▶ _PROBLEM DETAILS_
Reproduce verbatim the lines of the data below, from the line containing "Kwaliteit doorslaggevend: grote" through the line containing "opnieuw te boeken", inclusive.

Entries drawn from a collection:
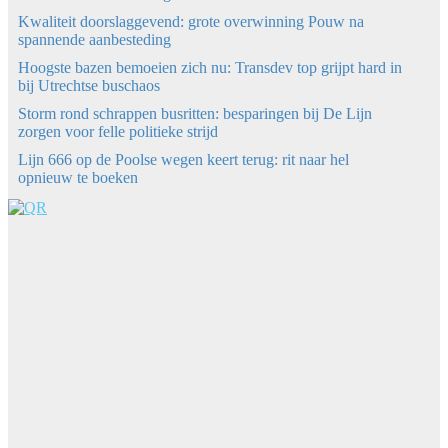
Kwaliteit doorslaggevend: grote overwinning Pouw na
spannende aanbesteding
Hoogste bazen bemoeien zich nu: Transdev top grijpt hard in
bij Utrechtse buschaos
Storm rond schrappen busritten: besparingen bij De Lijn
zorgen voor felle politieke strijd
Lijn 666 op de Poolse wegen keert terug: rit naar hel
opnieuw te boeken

==

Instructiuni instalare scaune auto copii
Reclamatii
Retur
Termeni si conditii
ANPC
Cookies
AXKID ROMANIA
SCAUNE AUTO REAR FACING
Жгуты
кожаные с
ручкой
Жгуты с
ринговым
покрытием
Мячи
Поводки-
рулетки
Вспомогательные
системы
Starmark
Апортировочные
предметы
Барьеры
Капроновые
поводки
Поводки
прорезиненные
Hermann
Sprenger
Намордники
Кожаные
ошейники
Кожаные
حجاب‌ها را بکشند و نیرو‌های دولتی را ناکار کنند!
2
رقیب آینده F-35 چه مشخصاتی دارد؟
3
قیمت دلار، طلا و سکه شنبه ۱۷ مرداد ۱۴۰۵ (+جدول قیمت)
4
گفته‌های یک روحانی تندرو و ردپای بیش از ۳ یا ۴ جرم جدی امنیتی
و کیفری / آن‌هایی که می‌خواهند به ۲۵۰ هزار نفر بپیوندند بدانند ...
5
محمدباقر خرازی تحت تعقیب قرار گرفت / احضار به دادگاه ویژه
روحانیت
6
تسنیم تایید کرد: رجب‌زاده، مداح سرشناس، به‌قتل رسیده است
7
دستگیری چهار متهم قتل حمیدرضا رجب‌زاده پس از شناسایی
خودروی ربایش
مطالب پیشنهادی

▶ _THE ANSWER_
Kwaliteit doorslaggevend: grote overwinning Pouw na
spannende aanbesteding
Hoogste bazen bemoeien zich nu: Transdev top grijpt hard in
bij Utrechtse buschaos
Storm rond schrappen busritten: besparingen bij De Lijn
zorgen voor felle politieke strijd
Lijn 666 op de Poolse wegen keert terug: rit naar hel
opnieuw te boeken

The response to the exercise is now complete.